78      Ai sensi dell’articolo 138, paragrafo 1, del regolamento di procedura della Corte, la parte soccombente è condannata alle spese se ne è stata fatta domanda. Ai sensi dell’articolo 138, paragrafo 3, di tale regolamento, se le parti soccombono rispettivamente su uno o più capi, ciascuna parte sopporta le proprie spese, a meno che la Corte ritenga giustificato, alla luce delle circostanze del caso di specie, che una parte sostenga, oltre alle proprie spese, una quota delle spese della controparte.

79      Nel caso di specie, la Commissione ha chiesto la condanna della Repubblica italiana alle spese.
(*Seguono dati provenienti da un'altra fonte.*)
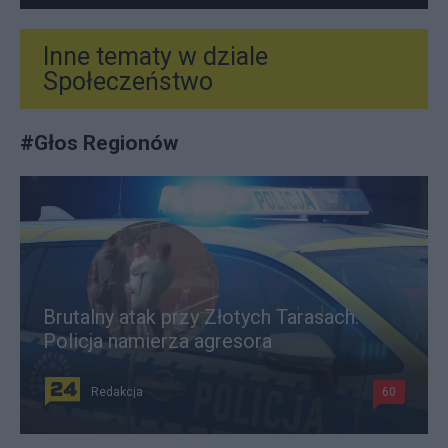
Inne tematy w dziale
Społeczeństwo
#
Głos Regionów
Brutalny atak przy Złotych Tarasach.
Policja namierza agresora
Redakcja
60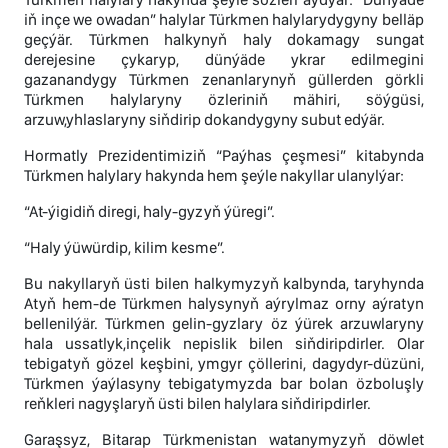
iň inçe we owadan” halylar Türkmen halylarydygyny belläp
geçýär. Türkmen halkynyň haly dokamagy sungat
derejesine çykaryp, dünýäde ykrar edilmegini
gazanandygy Türkmen zenanlarynyň güllerden görkli
Türkmen halylaryny özleriniň mähiri, söýgüsi,
arzuw,yhlaslaryny siňdirip dokandygyny subut edýär.
Hormatly Prezidentimiziň “Paýhas çeşmesi” kitabynda
Türkmen halylary hakynda hem şeýle nakyllar ulanylýar:
“At-ýigidiň diregi, haly-gyzyň ýüregi”.
“Haly ýüwürdip, kilim kesme”.
Bu nakyllaryň üsti bilen halkymyzyň kalbynda, taryhynda
Atyň hem-de Türkmen halysynyň aýrylmaz orny aýratyn
bellenilýär. Türkmen gelin-gyzlary öz ýürek arzuwlaryny
hala ussatlyk,inçelik nepislik bilen siňdiripdirler. Olar
tebigatyň gözel keşbini, ymgyr çöllerini, dagydyr-düzüni,
Türkmen ýaýlasyny tebigatymyzda bar bolan özboluşly
reňkleri nagyşlaryň üsti bilen halylara siňdiripdirler.
Garaşsyz, Bitarap Türkmenistan watanymyzyň döwlet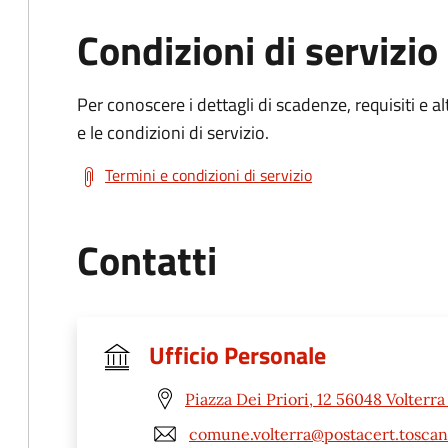
Condizioni di servizio
Per conoscere i dettagli di scadenze, requisiti e al
e le condizioni di servizio.
Termini e condizioni di servizio
Contatti
Ufficio Personale
Piazza Dei Priori, 12 56048 Volterra 
comune.volterra@postacert.toscana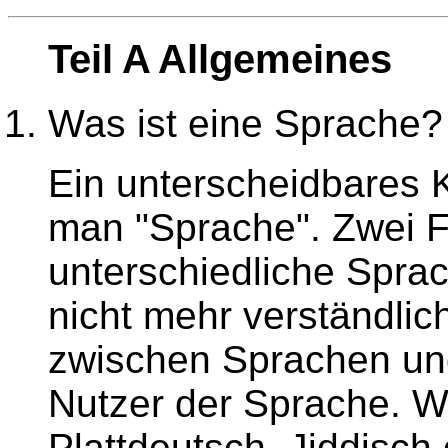
Teil A Allgemeines
Was ist eine Sprache?
Ein unterscheidbares
man "Sprache". Zwei F
unterschiedliche Spra
nicht mehr verständlic
zwischen Sprachen und
Nutzer der Sprache. W
Plattdeutsch, Jiddisch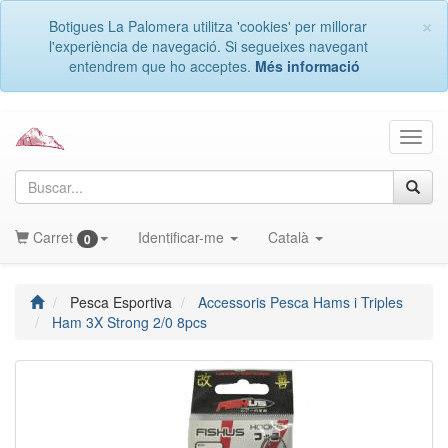
×
Botigues La Palomera utilitza 'cookies' per millorar
l'experiència de navegació. Si segueixes navegant
entendrem que ho acceptes.
Més informació
Menú
naveg
Obrir/Tancar
Obrir/Tancar
Obrir/Tancar
Carret
Identificar-me
Català
0
desplegable
desplegable
desplegable
Inici
Pesca Esportiva
Accessoris Pesca Hams i Triples
Ham 3X Strong 2/0 8pcs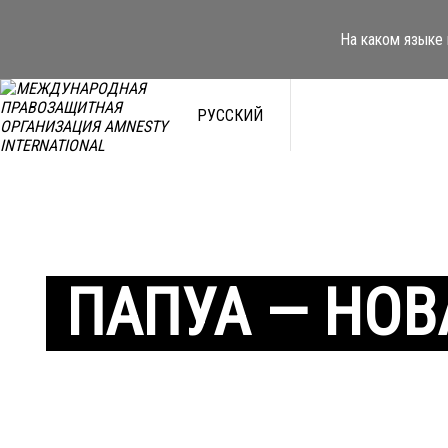
На каком языке 
РУССКИЙ
ПАПУА — НОВ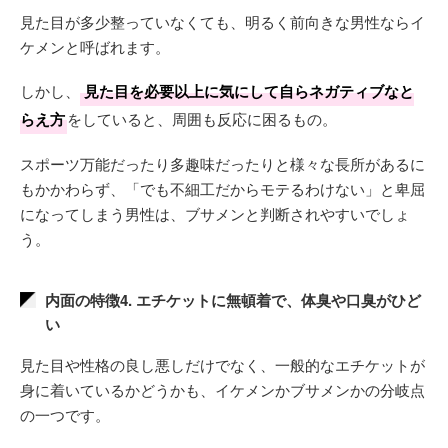
見た目が多少整っていなくても、明るく前向きな男性ならイ
ケメンと呼ばれます。
しかし、
見た目を必要以上に気にして自らネガティブなと
らえ方
をしていると、周囲も反応に困るもの。
スポーツ万能だったり多趣味だったりと様々な長所があるに
もかかわらず、「でも不細工だからモテるわけない」と卑屈
になってしまう男性は、ブサメンと判断されやすいでしょ
う。
内面の特徴4. エチケットに無頓着で、体臭や口臭がひど
い
見た目や性格の良し悪しだけでなく、一般的なエチケットが
身に着いているかどうかも、イケメンかブサメンかの分岐点
の一つです。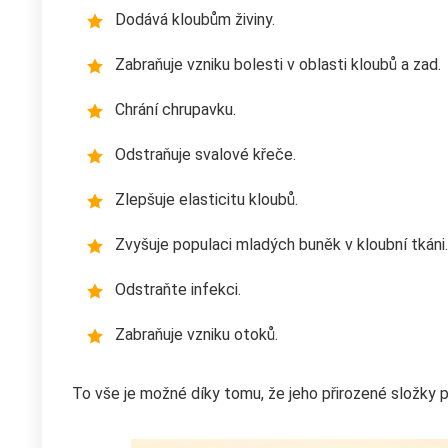
Dodává kloubům živiny.
Zabraňuje vzniku bolesti v oblasti kloubů a zad.
Chrání chrupavku.
Odstraňuje svalové křeče.
Zlepšuje elasticitu kloubů.
Zvyšuje populaci mladých buněk v kloubní tkáni.
Odstraňte infekci.
Zabraňuje vzniku otoků.
To vše je možné díky tomu, že jeho přirozené složky p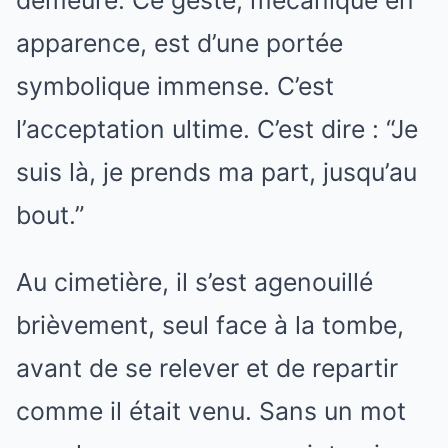
demeure. Ce geste, mécanique en
apparence, est d’une portée
symbolique immense. C’est
l’acceptation ultime. C’est dire : “Je
suis là, je prends ma part, jusqu’au
bout.”
Au cimetière, il s’est agenouillé
brièvement, seul face à la tombe,
avant de se relever et de repartir
comme il était venu. Sans un mot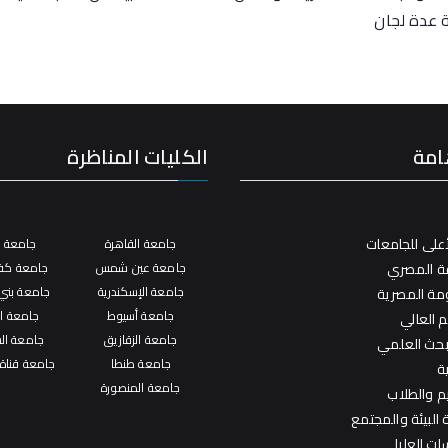
ة عدة لجان
امة
الكليات المناظرة
على للجامعات
جامعة القاهرة
جامعة ال
فة المصري
جامعة عين شمس
جامعة كفر
جامعة الإسكندرية
جامعة بني
ومة المصرية
جامعة أسيوط
جامعة ال
م العالي
جامعة الزقازيق
جامعة ال
لبحث العلمي
جامعة طنطا
جامعة قناة
ة
جامعة المنصورة
يم والطلاب
البيئة والمجتمع
ات العليا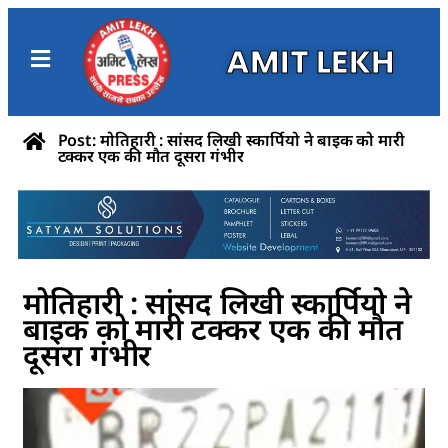
AMIT LEKH
Post: मोतिहारी : सांसद लिखी स्कार्पियो ने बाइक को मारी
टक्कर एक की मौत दूसरा गंभीर
मोतिहारी : सांसद लिखी स्कार्पियो ने
बाइक को मारी टक्कर एक की मौत
दूसरा गंभीर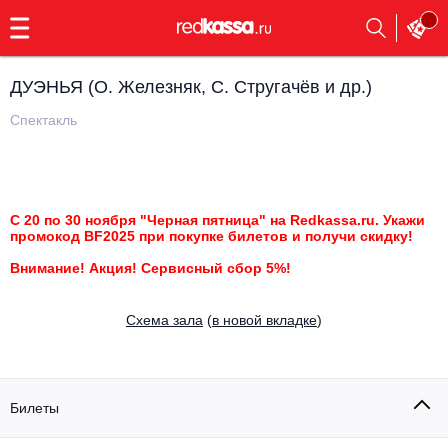
с
9:00
до
23:00
ДУЭНЬЯ (О. Железняк, С. Стругачёв и др.)
Заказать
обратный
Спектакль
звонок
Главная
Все события
Выбрать мероприятие
Инди
С 20 по 30 ноября "Черная пятница" на Redkassa.ru. Укажи
промокод BF2025 при покупке билетов и получи скидку!
Все события
Как купить
Электронная музыка
Внимание! Акция! Сервисный сбор 5%!
Rap, hip-hop, RnB
Все события
Cхема зала
(
в новой вкладке
)
Контакты
Панк
Поэтический вечер
Все события
Билеты
Выбрать другой город
Концерты на теплоходе
Опера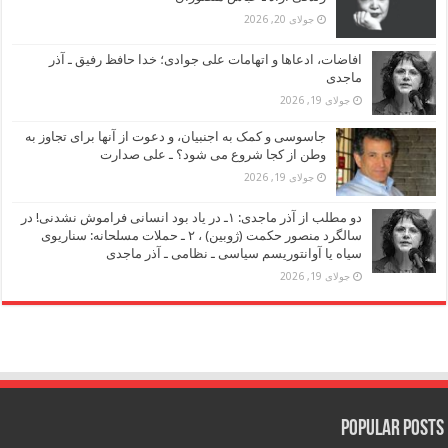
جولای 20, 2026
افاضات، ادعاها و اتهامات علی جوادی؛ خدا حافظ رفیق ـ آذر
ماجدی
جولای 19, 2026
جاسوسی و کمک به اجنبیان، و دعوت از آنها برای تجاوز به
وطن از کجا شروع می شود؟ ـ علی صدارت
جولای 19, 2026
دو مطلب از آذر ماجدی: ۱ـ در یاد بود انسانی فراموش نشدنی! در
سالگرد منصور حکمت (ژوبین) ، ۲ ـ حملات مسلحانه: سناریوی
سیاه یا آوانتوریسم سیاسی ـ نظامی ـ آذر ماجدی
جولای 19, 2026
Popular Posts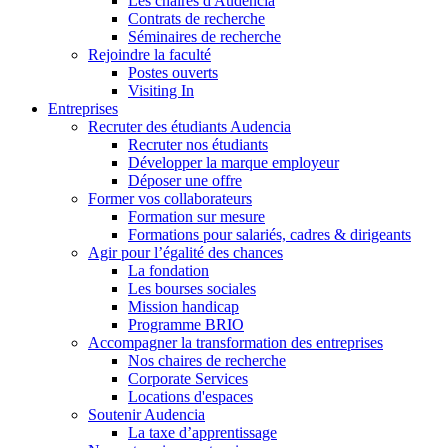
Les chaires d'Audencia
Contrats de recherche
Séminaires de recherche
Rejoindre la faculté
Postes ouverts
Visiting In
Entreprises
Recruter des étudiants Audencia
Recruter nos étudiants
Développer la marque employeur
Déposer une offre
Former vos collaborateurs
Formation sur mesure
Formations pour salariés, cadres & dirigeants
Agir pour l’égalité des chances
La fondation
Les bourses sociales
Mission handicap
Programme BRIO
Accompagner la transformation des entreprises
Nos chaires de recherche
Corporate Services
Locations d'espaces
Soutenir Audencia
La taxe d’apprentissage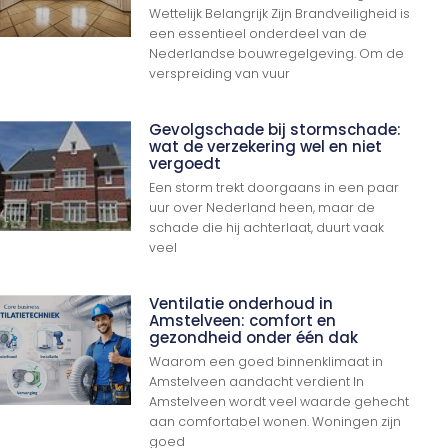
Wettelijk Belangrijk Zijn Brandveiligheid is
een essentieel onderdeel van de
Nederlandse bouwregelgeving. Om de
verspreiding van vuur
Gevolgschade bij stormschade:
wat de verzekering wel en niet
vergoedt
Een storm trekt doorgaans in een paar
uur over Nederland heen, maar de
schade die hij achterlaat, duurt vaak
veel
Ventilatie onderhoud in
Amstelveen: comfort en
gezondheid onder één dak
Waarom een goed binnenklimaat in
Amstelveen aandacht verdient In
Amstelveen wordt veel waarde gehecht
aan comfortabel wonen. Woningen zijn
goed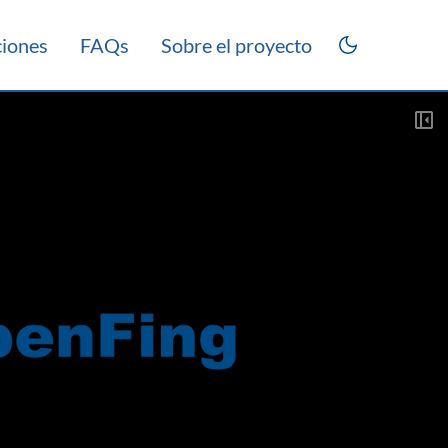
ciones
FAQs
Sobre el proyecto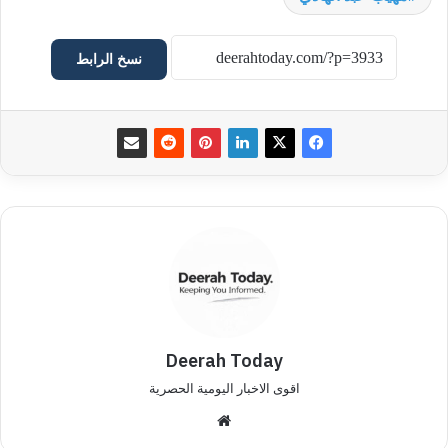
نسخ الرابط
Deerah Today
اقوى الاخبار اليومية الحصرية
موق
ع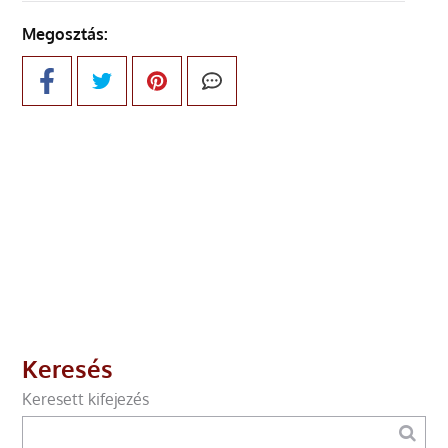
Megosztás:
Keresés
Keresett kifejezés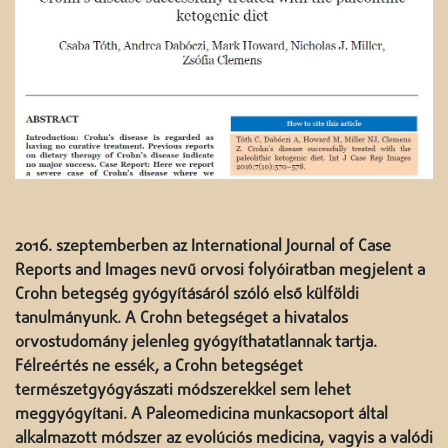
2016. szeptemberben az International Journal of Case
Reports and Images nevű orvosi folyóiratban megjelent a
Crohn betegség gyógyításáról szóló első külföldi
tanulmányunk. A Crohn betegséget a hivatalos
orvostudomány jelenleg gyógyíthatatlannak tartja.
Félreértés ne essék, a Crohn betegséget
természetgyógyászati módszerekkel sem lehet
meggyógyítani. A Paleomedicina munkacsoport által
alkalmazott módszer az evolúciós medicina, vagyis a valódi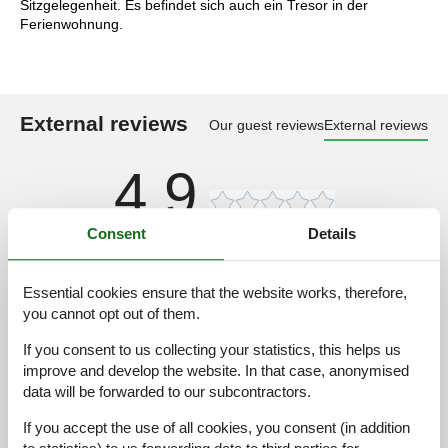
Sitzgelegenheit. Es befindet sich auch ein Tresor in der
Ferienwohnung.
External reviews
Our guest reviews
External reviews
4,9
Consent
Details
Cleaning:
4,8
Location:
4,6
Essential cookies ensure that the website works, therefore,
Overall:
5,0
you cannot opt out of them.
Room:
5,0
If you consent to us collecting your statistics, this helps us
Services on site:
5,0
improve and develop the website. In that case, anonymised
data will be forwarded to our subcontractors.
Value for money:
4,8
If you accept the use of all cookies, you consent (in addition
5 external reviews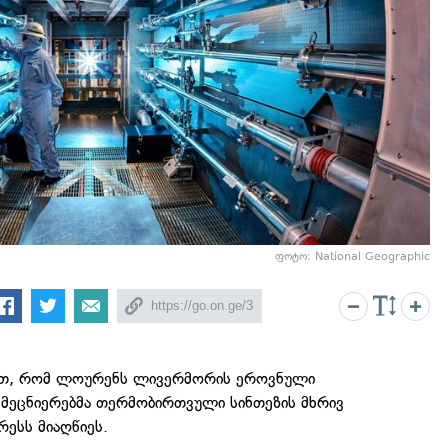
ფოტო: National Geographic
ვეთ, რომ ლოურენს ლივერმორის ეროვნული
მეცნიერებმა თერმობირთვული სინთეზის მხრივ
ესს მიაღწიეს.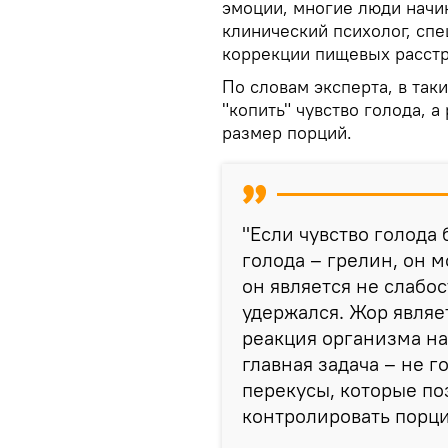
эмоции, многие люди начин
клинический психолог, сп
коррекции пищевых расстр
По словам эксперта, в таки
"копить" чувство голода, 
размер порций.
"Если чувство голода 
голода – грелин, он м
он является не слабос
удержался. Жор являе
реакция организма на
главная задача – не г
перекусы, которые по
контролировать порци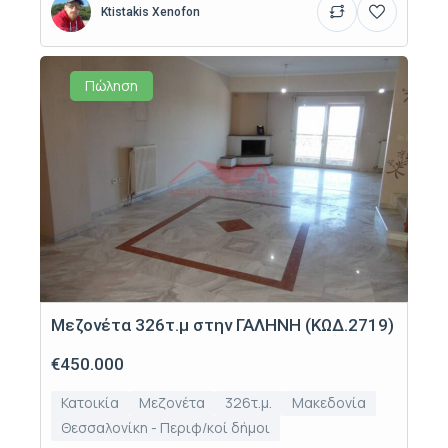
Ktistakis Xenofon
Πώληση
Μεζονέτα 326τ.μ στην ΓΑΛΗΝΗ (ΚΩΔ.2719)
€450.000
Κατοικία
Μεζονέτα
326τ.μ.
Μακεδονία
Θεσσαλονίκη - Περιφ/κοί δήμοι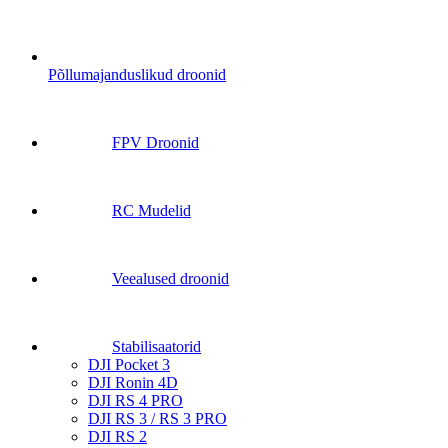
Põllumajanduslikud droonid
FPV Droonid
RC Mudelid
Veealused droonid
Stabilisaatorid
DJI Pocket 3
DJI Ronin 4D
DJI RS 4 PRO
DJI RS 3 / RS 3 PRO
DJI RS 2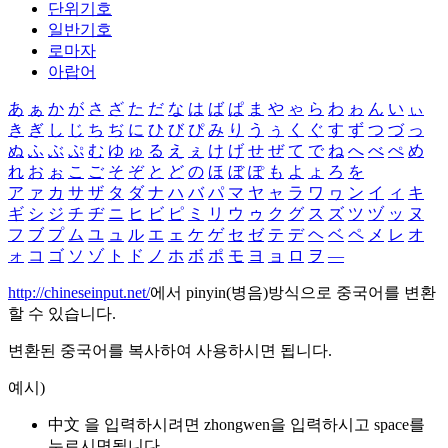
단위기호
일반기호
로마자
아랍어
あ
ぁ
か
が
さ
ざ
た
だ
な
は
ば
ぱ
ま
や
ゃ
ら
わ
ゎ
ん
い
ぃ
き
ぎ
し
じ
ち
ぢ
に
ひ
び
ぴ
み
り
う
ぅ
く
ぐ
す
ず
つ
づ
っ
ぬ
ふ
ぶ
ぷ
む
ゆ
ゅ
る
え
ぇ
け
げ
せ
ぜ
て
で
ね
へ
べ
ぺ
め
れ
お
ぉ
こ
ご
そ
ぞ
と
ど
の
ほ
ぼ
ぽ
も
よ
ょ
ろ
を
ア
ァ
カ
サ
ザ
タ
ダ
ナ
ハ
バ
パ
マ
ヤ
ャ
ラ
ワ
ヮ
ン
イ
ィ
キ
ギ
シ
ジ
チ
ヂ
ニ
ヒ
ビ
ピ
ミ
リ
ウ
ゥ
ク
グ
ス
ズ
ツ
ヅ
ッ
ヌ
フ
ブ
プ
ム
ユ
ュ
ル
エ
ェ
ケ
ゲ
セ
ゼ
テ
デ
ヘ
ベ
ペ
メ
レ
オ
ォ
コ
ゴ
ソ
ゾ
ト
ド
ノ
ホ
ボ
ポ
モ
ヨ
ョ
ロ
ヲ
―
http://chineseinput.net/
에서 pinyin(병음)방식으로 중국어를 변환
할 수 있습니다.
변환된 중국어를 복사하여 사용하시면 됩니다.
예시)
中文 을 입력하시려면
zhongwen
을 입력하시고 space를
누르시면됩니다.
La Repubblica italiana è rimasta soccombente nell’ambito della prima, della terza, della quarta e della quinta censura invocate dalla Commissione e quest’ultima nell’ambito della sua seconda censura.

80      Alla luce di quanto precede, occorre condannare la Repubblica italiana ai quattro quinti delle spese sostenute dalla Commissione e decidere che, quanto al resto, ciascuna parte sopporterà le proprie spese.

Per questi motivi, la Corte (Settima Sezione) dichiara e statuisce:

1)      Rifiutandosi di mettere a disposizione risorse proprie tradizionali per un importo di EUR 2 120 309,50, riguardanti la comunicazione di inesigibilità IT(07)08-917, la Repubblica italiana è venuta meno agli obblighi ad essa incombenti in forza dell’articolo 8 della decisione 94/728/CE, Euratom del Consiglio, del 31 ottobre 1994, relativa al sistema delle risorse proprie delle Comunità europee, dell’articolo 8 della decisione 2000/597/CE, Euratom del Consiglio, del 29 settembre 2000, relativa al sistema delle risorse proprie delle Comunità europee, dell’articolo 8 della decisione 2007/436/CE, Euratom del Consiglio, del 7 giugno 2007, relativa al sistema delle risorse proprie delle Comunità europee, e dell’articolo 8 della decisione 2014/335/UE, Euratom del Consiglio, del 26 maggio 2014, relativa al sistema delle risorse proprie dell’Unione europea, nonché degli articoli 10, 11 e 17 del regolamento (CEE, Euratom) n. 1552/89 del Consiglio, del 29 maggio 1989, recante applicazione della decisione 88/376/CEE, Euratom, relativa al sistema delle risorse proprie delle Comunità, degli articoli 10, 11 e 17 del regolamento (CE, Euratom) n. 1150/2000 del Consiglio, del 22 maggio 2000, recante applicazione della decisione 94/728, e degli articoli 10, 12 e 13 del regolamento (UE, Euratom) n. 609/2014 del Consiglio, del 26 maggio 2014, concernente le modalità e la procedura di messa a disposizione delle risorse proprie tradizionali e delle risorse proprie basate sull’IVA e sull’RNL, nonché le misure per far fronte al fabbisogno di tesoreria.

2)      Il ricorso è respinto quanto al resto.

3)      La Repubblica italiana è condannata ai quattro quinti delle spese sostenute dalla Commissione europea e sopporterà le proprie spese.

4)      La Commissione europea sopporterà un quinto delle proprie spese.

von Danwitz

Vajda

Kumin

Così deciso e pronunciato a Lussemburgo l’11 luglio 2019.

Il cancelliere

 

Il presidente della Settima Sezione

A. Calot Escobar

 

T. von Danwitz


*      Lingua processuale: l’italiano.